Confusion Regarding Who Reports?The Carmean White case may highlight some confusion as to what is required. Though the law technically requires the report regardless of who or how many report it in § 903, (shown above,) apparently all who have knowledge of the case are required to report it, so even if one person reports it, all other people involved in the case need to report it as well, as apparently there were several other institutions involved that also did not report it, but cases against them were dropped. (Preferential prosecution?) But the problem is that the law does not come out and say that everyone involved with the case is required to report it, but only that if a single entity learns of it, they must report it. So this may be why the congregation did not report it. (By the way, the case is simply over whether the congregation complied with the mandatory reporting law.) There does not appear to have been any effort by the elders to cover it up, but may simply have thought that the mother's reporting it would be enough.
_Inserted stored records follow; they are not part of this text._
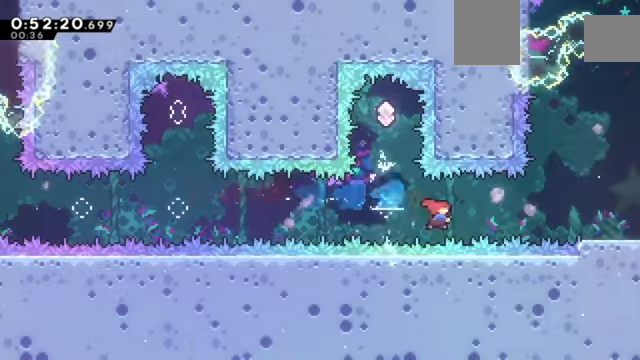
{"keys": ["down", "right", "z"], "events": [[368, "x", "up"], [434, "c", "down"], [501, "c", "up"], [501, "down", "down"]]}
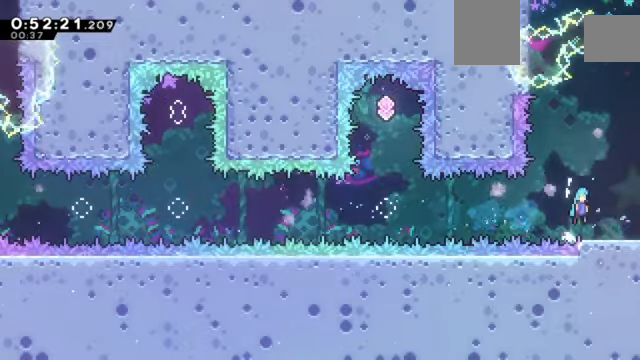
{"keys": ["right", "z"], "events": [[100, "x", "down"], [234, "x", "up"], [267, "x", "down"], [367, "x", "up"], [500, "down", "up"]]}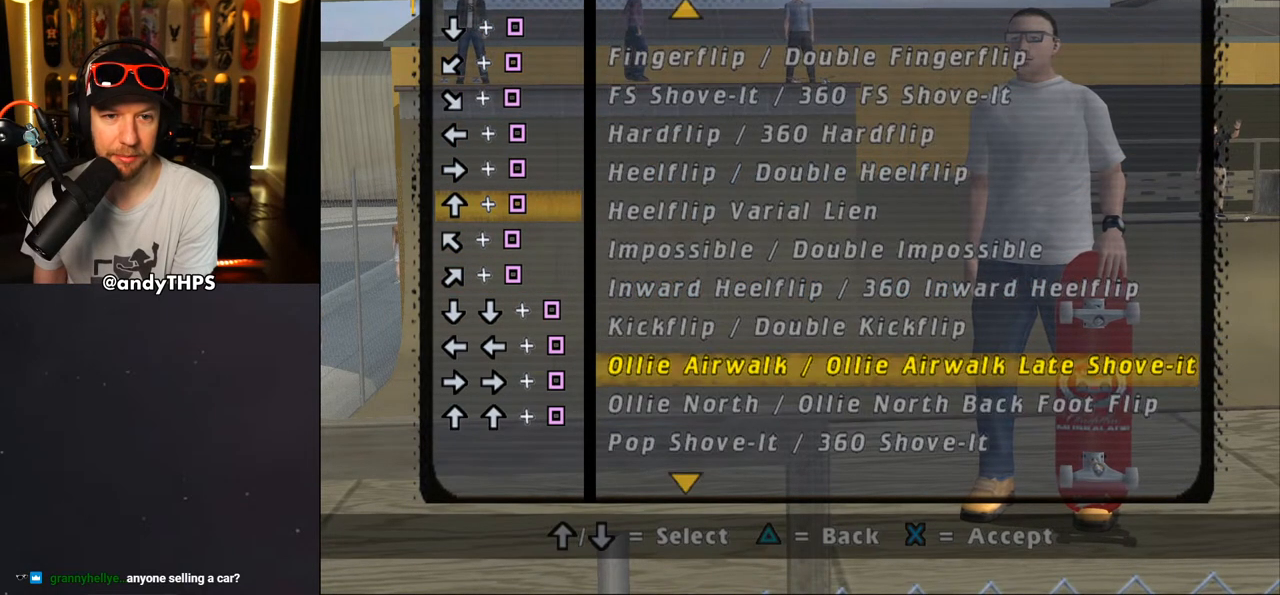
Gameplay with a controller (PlayStation layout); each line is a JSON object with the inputs held at the frame after it. "events" lists button and stick changes between this image and that frame as [ms after this image, input, new state], when the widget could be followed in between. Not read: L1 R2.
{"buttons": ["DPAD_DOWN"], "left_stick": "center", "right_stick": "center", "events": [[483, "DPAD_DOWN", "down"]]}
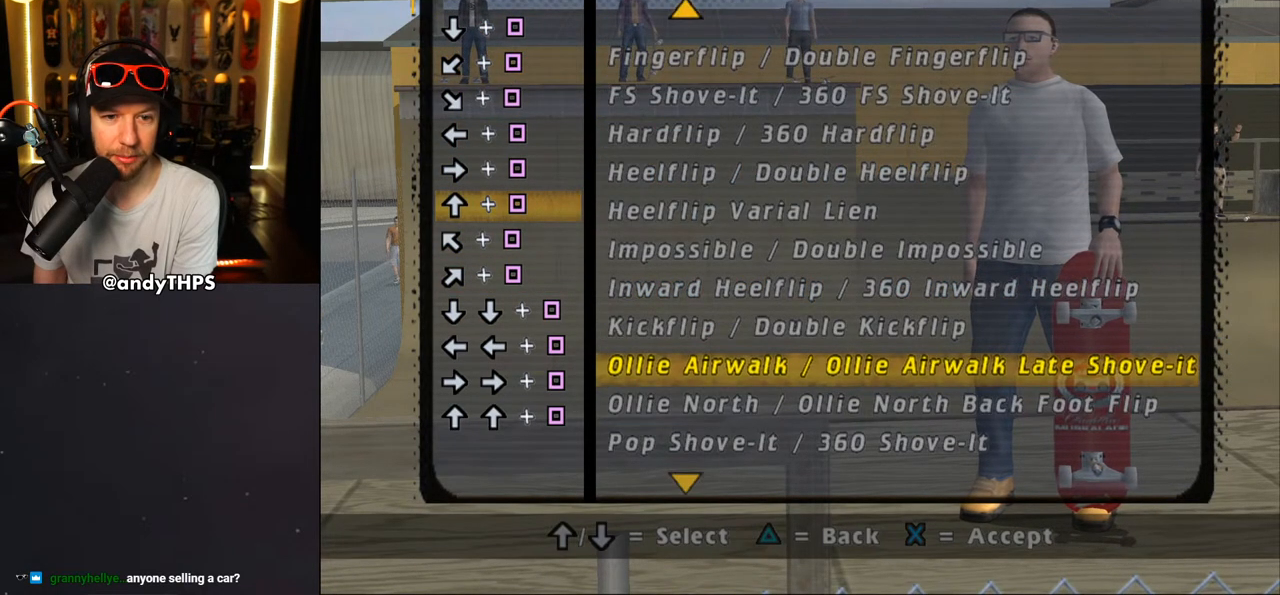
{"buttons": [], "left_stick": "center", "right_stick": "center", "events": [[50, "DPAD_DOWN", "up"], [133, "DPAD_DOWN", "down"], [233, "DPAD_DOWN", "up"], [350, "CROSS", "down"], [483, "CROSS", "up"]]}
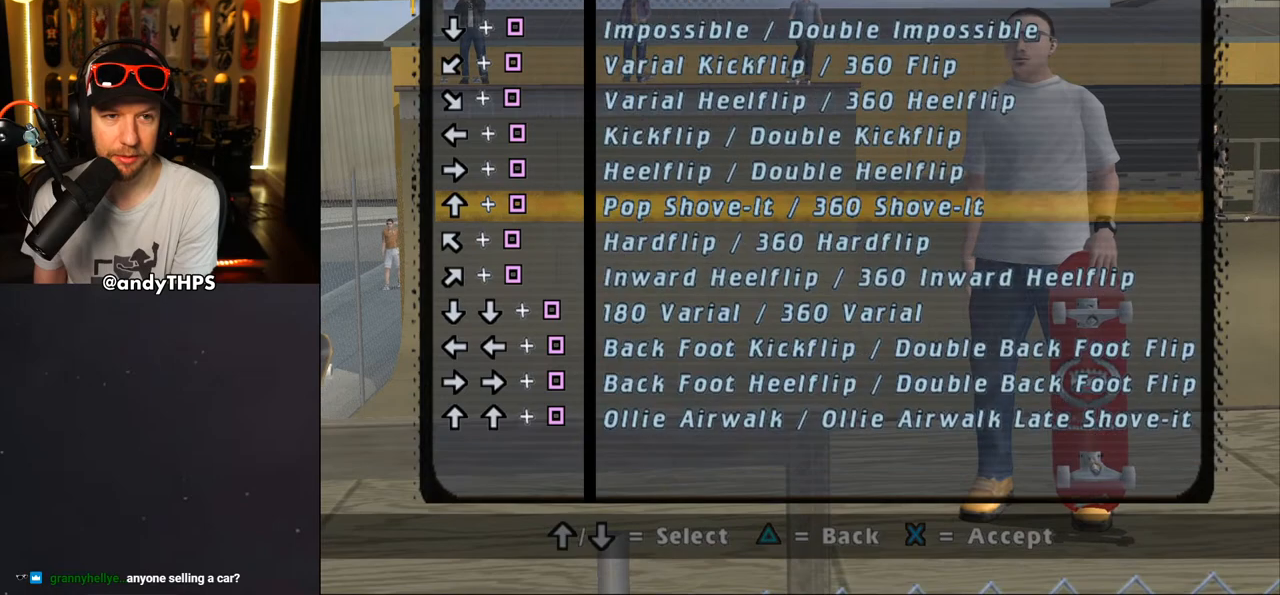
{"buttons": [], "left_stick": "center", "right_stick": "center", "events": [[200, "DPAD_UP", "down"], [300, "DPAD_UP", "up"], [367, "DPAD_UP", "down"], [450, "DPAD_UP", "up"]]}
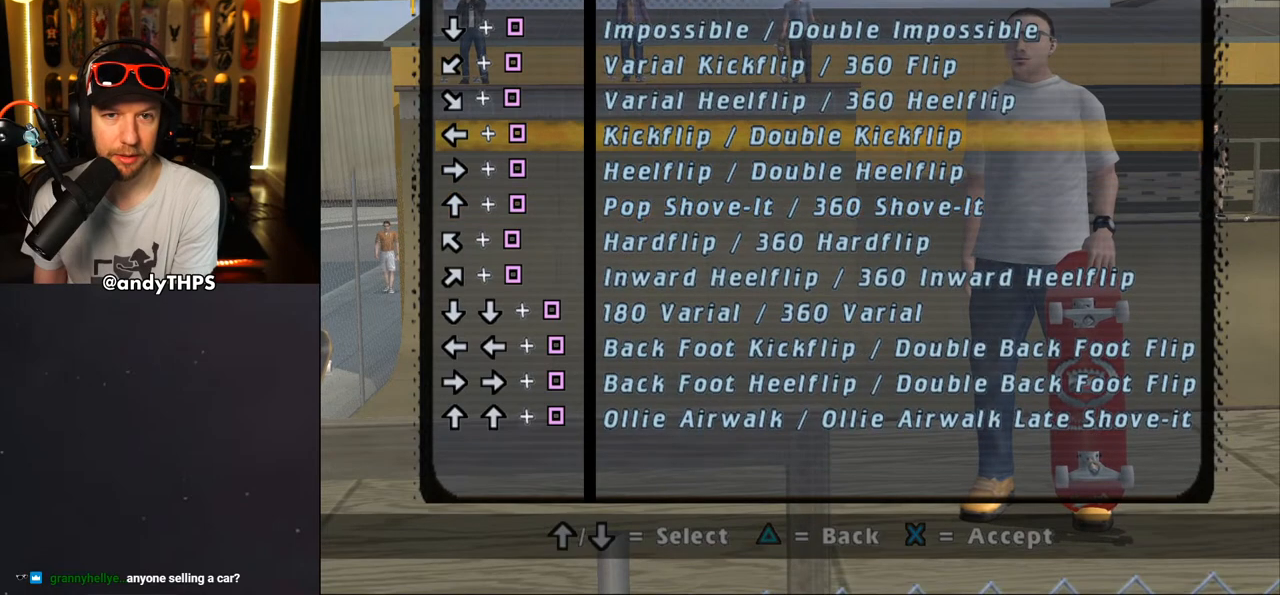
{"buttons": [], "left_stick": "center", "right_stick": "center", "events": [[33, "DPAD_UP", "down"], [117, "DPAD_UP", "up"], [183, "DPAD_UP", "down"], [250, "DPAD_UP", "up"], [333, "DPAD_UP", "down"], [417, "DPAD_UP", "up"]]}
Plug the HolesIf you are wondering how it is that Deleware might not get compliance with the mandatory reporting law, this is it. There are holes that need to be plugged. If you want us to report accusations of child abuse based upon a single accusation, then the state of Delaware needs to be more diligent in its laws concerning mandatory reporting. And if you want to make sure everyone involved with a case reports, then it should be made clear that everyone involved in the case needs to report it. By my estimation, their law was nothing more than a half-measure. If they want the law to mean anything, then they are going to have to plug the holes and shore up the wording.
That said, it is my opinion that Delaware's judges have judged fairly in the Carmean White case and the case involving the congregation's responsibilities. Clearer language in the law would make sure such failure on the part of any institution would not happen again.
Note: I removed the section regarding "Good Faith", as it is really not an issue given it is difficult to hide malice in such circumstances.